Sacramento, CA – On Tuesday, the California Senate passed SB 951, which would remove barriers to housing construction in the coastal zone.

“While housing unaffordability is an issue throughout California, the added layers of discretionary permitting in the coastal zone have made the problem especially acute near the coast,” Senator Scott Wiener’s office explained in a release late on Tuesday.  “This affordability crisis has had a profound impact on the racial and economic diversity of the coast, as well as the greenhouse gas emissions in the region.”

Senator Wiener, the bill’s author, said, “By boosting housing production in the coastal zone, SB 951 will improve quality of life for Californians while slashing our climate emissions.”

According to a Stanford Environmental Law Journal report, within one kilometer of coastal access, white populations increase by 25 percent, while Hispanic and Latino populations fall 52 percent, and Black populations fall 60 percent. Coastal communities also have, on average, 18 percent fewer households below the poverty line.

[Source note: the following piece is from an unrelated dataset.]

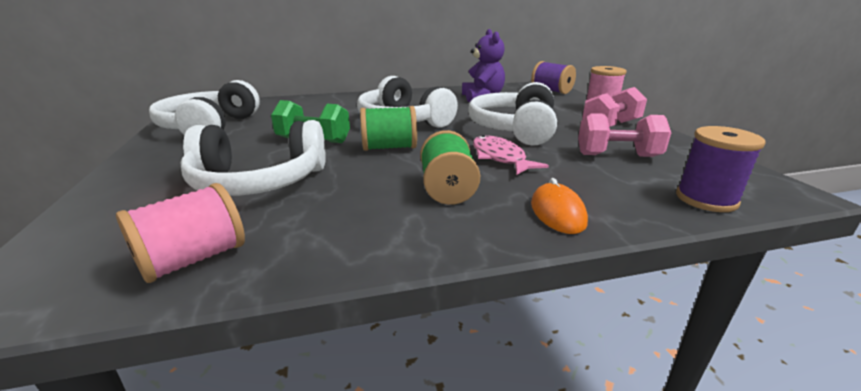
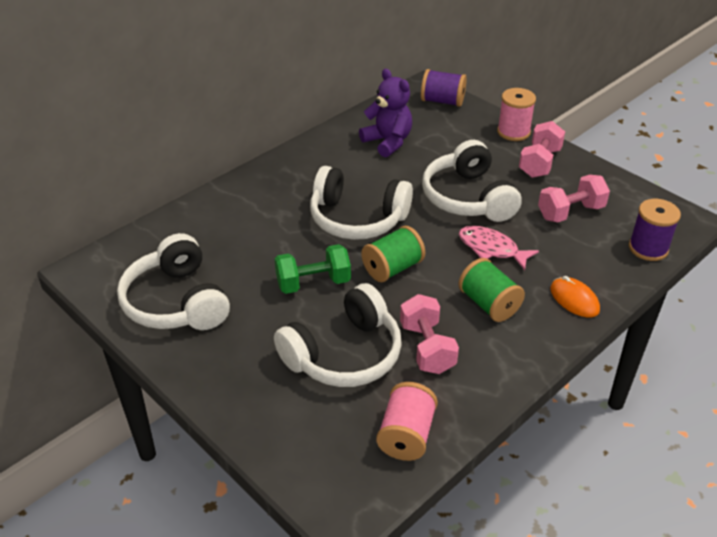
camera: 30 degrees left, 15 degrees up
none -> pink dumbbell [400,294,459,374]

According to a Legislative Analyst Office’s Report in 2015, the lack of affordable housing means workers in coastal communities often commute 10 percent further each day than their inland counterparts. Transportation is the leading source of carbon emissions in California, and these extra long commutes threaten the very coastal resources the Coastal Act was passed to protect by exacerbating the climate crisis.

SB 951 will aid housing production in the coastal zone—and driving emissions reductions—by aligning the timeline of the Commission’s approval of amendments to Local Coastal Plans with the timeline for rezonings required under housing element law.

Additionally, SB 951 clarifies that the Commission does not have jurisdiction to appeal projects in San Francisco that are within the permitted uses for a specific parcel where there is an LCP in place. Given these uses were present in the LCP when the Commission granted approval, projects that fall within these established parameters should not be worthy of an appeal, solely on the basis of the new use of the parcel.

The bill is sponsored by Mayor London Breed.